WHAT YOU SHOULD DO: Give the listing again in full and exactly, apart from its pictures.

TASK INPUTS:
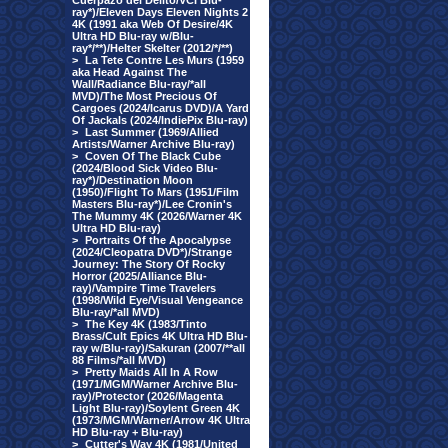
Cuerpazo del Delito/VCI Blu-
ray*)/Eleven Days Eleven Nights 2
4K (1991 aka Web Of Desire/4K
Ultra HD Blu-ray w/Blu-
ray*/**)/Helter Skelter (2012/*/**)
>
La Tete Contre Les Murs (1959
aka Head Against The
Wall/Radiance Blu-ray/*all
MVD)/The Most Precious Of
Cargoes (2024/Icarus DVD)/A Yard
Of Jackals (2024/IndiePix Blu-ray)
>
Last Summer (1969/Allied
Artists/Warner Archive Blu-ray)
>
Coven Of The Black Cube
(2024/Blood Sick Video Blu-
ray*)/Destination Moon
(1950)/Flight To Mars (1951/Film
Masters Blu-ray*)/Lee Cronin's
The Mummy 4K (2026/Warner 4K
Ultra HD Blu-ray)
>
Portraits Of the Apocalypse
(2024/Cleopatra DVD*)/Strange
Journey: The Story Of Rocky
Horror (2025/Alliance Blu-
ray)/Vampire Time Travelers
(1998/Wild Eye/Visual Vengeance
Blu-ray/*all MVD)
>
The Key 4K (1983/Tinto
Brass/Cult Epics 4K Ultra HD Blu-
ray w/Blu-ray)/Sakuran (2007/**all
88 Films/*all MVD)
>
Pretty Maids All In A Row
(1971/MGM/Warner Archive Blu-
ray)/Protector (2026/Magenta
Light Blu-ray)/Soylent Green 4K
(1973/MGM/Warner/Arrow 4K Ultra
HD Blu-ray + Blu-ray)
>
Cutter's Way 4K (1981/United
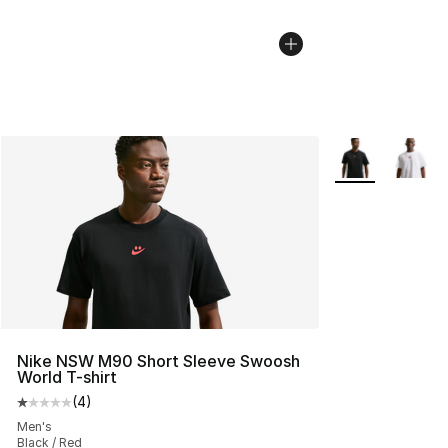
More Colors Avai
Nike NSW M90 Short Sleeve Swoosh
World T-shirt
(
4
)
Average customer rating - [1 out of 5 stars], 4 reviews
Men's
Black / Red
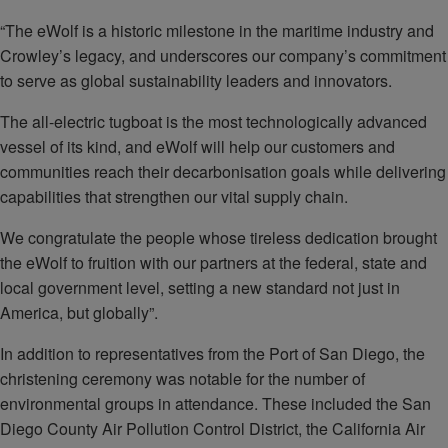
“The eWolf is a historic milestone in the maritime industry and
Crowley’s legacy, and underscores our company’s commitment
to serve as global sustainability leaders and innovators.
The all-electric tugboat is the most technologically advanced
vessel of its kind, and eWolf will help our customers and
communities reach their decarbonisation goals while delivering
capabilities that strengthen our vital supply chain.
We congratulate the people whose tireless dedication brought
the eWolf to fruition with our partners at the federal, state and
local government level, setting a new standard not just in
America, but globally”.
In addition to representatives from the Port of San Diego, the
christening ceremony was notable for the number of
environmental groups in attendance. These included the San
Diego County Air Pollution Control District, the California Air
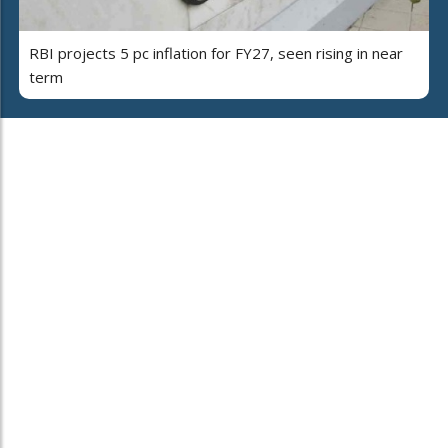
RBI projects 5 pc inflation for FY27, seen rising in near
term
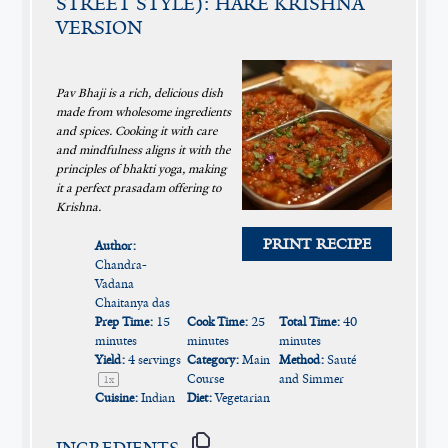
STREET STYLE): HARE KRISHNA
VERSION
Pav Bhaji is a rich, delicious dish
made from wholesome ingredients
and spices. Cooking it with care
and mindfulness aligns it with the
principles of bhakti yoga, making
it a perfect prasadam offering to
Krishna.
PRINT RECIPE
Author:
Chandra-
Vadana
Chaitanya das
Prep Time:
15
Cook Time:
25
Total Time:
40
minutes
minutes
minutes
Yield:
4
servings
Category:
Main
Method:
Sauté
Course
and Simmer
1
x
Cuisine:
Indian
Diet:
Vegetarian
INGREDIENTS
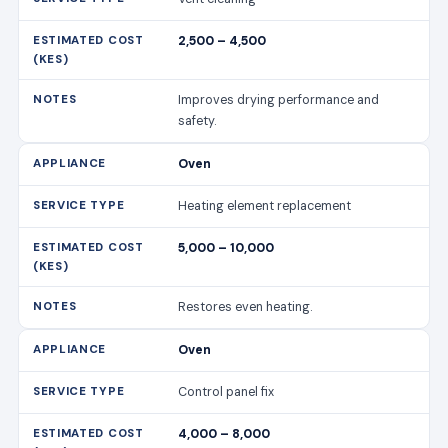
2,500 – 4,500
Improves drying performance and
safety.
Oven
Heating element replacement
5,000 – 10,000
Restores even heating.
Oven
Control panel fix
4,000 – 8,000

YOUR RESPONSE:
Cuerpazo del Delito/VCI Blu-
ray*)/Eleven Days Eleven Nights 2
4K (1991 aka Web Of Desire/4K
Ultra HD Blu-ray w/Blu-
ray*/**)/Helter Skelter (2012/*/**)
>
La Tete Contre Les Murs (1959
aka Head Against The
Wall/Radiance Blu-ray/*all
MVD)/The Most Precious Of
Cargoes (2024/Icarus DVD)/A Yard
Of Jackals (2024/IndiePix Blu-ray)
>
Last Summer (1969/Allied
Artists/Warner Archive Blu-ray)
>
Coven Of The Black Cube
(2024/Blood Sick Video Blu-
ray*)/Destination Moon
(1950)/Flight To Mars (1951/Film
Masters Blu-ray*)/Lee Cronin's
The Mummy 4K (2026/Warner 4K
Ultra HD Blu-ray)
>
Portraits Of the Apocalypse
(2024/Cleopatra DVD*)/Strange
Journey: The Story Of Rocky
Horror (2025/Alliance Blu-
ray)/Vampire Time Travelers
(1998/Wild Eye/Visual Vengeance
Blu-ray/*all MVD)
>
The Key 4K (1983/Tinto
Brass/Cult Epics 4K Ultra HD Blu-
ray w/Blu-ray)/Sakuran (2007/**all
88 Films/*all MVD)
>
Pretty Maids All In A Row
(1971/MGM/Warner Archive Blu-
ray)/Protector (2026/Magenta
Light Blu-ray)/Soylent Green 4K
(1973/MGM/Warner/Arrow 4K Ultra
HD Blu-ray + Blu-ray)
>
Cutter's Way 4K (1981/United
More Colors Avai
Nike NSW M90 Short Sleeve Swoosh
World T-shirt
(
4
)
Average customer rating - [1 out of 5 stars], 4 reviews
Men's
Black / Red
“The eWolf is a historic milestone in the maritime industry and
Crowley’s legacy, and underscores our company’s commitment
to serve as global sustainability leaders and innovators.
The all-electric tugboat is the most technologically advanced
vessel of its kind, and eWolf will help our customers and
communities reach their decarbonisation goals while delivering
capabilities that strengthen our vital supply chain.
We congratulate the people whose tireless dedication brought
the eWolf to fruition with our partners at the federal, state and
local government level, setting a new standard not just in
America, but globally”.
In addition to representatives from the Port of San Diego, the
christening ceremony was notable for the number of
environmental groups in attendance. These included the San
Diego County Air Pollution Control District, the California Air
RBI projects 5 pc inflation for FY27, seen rising in near
term
STREET STYLE): HARE KRISHNA
VERSION
Pav Bhaji is a rich, delicious dish
made from wholesome ingredients
and spices. Cooking it with care
and mindfulness aligns it with the
principles of bhakti yoga, making
it a perfect prasadam offering to
Krishna.
PRINT RECIPE
Author:
Chandra-
Vadana
Chaitanya das
Prep Time:
15
Cook Time:
25
Total Time:
40
minutes
minutes
minutes
Yield:
4
servings
Category:
Main
Method:
Sauté
Course
and Simmer
1
x
Cuisine:
Indian
Diet:
Vegetarian
INGREDIENTS
2,500 – 4,500
Improves drying performance and
safety.
Oven
Heating element replacement
5,000 – 10,000
Restores even heating.
Oven
Control panel fix
4,000 – 8,000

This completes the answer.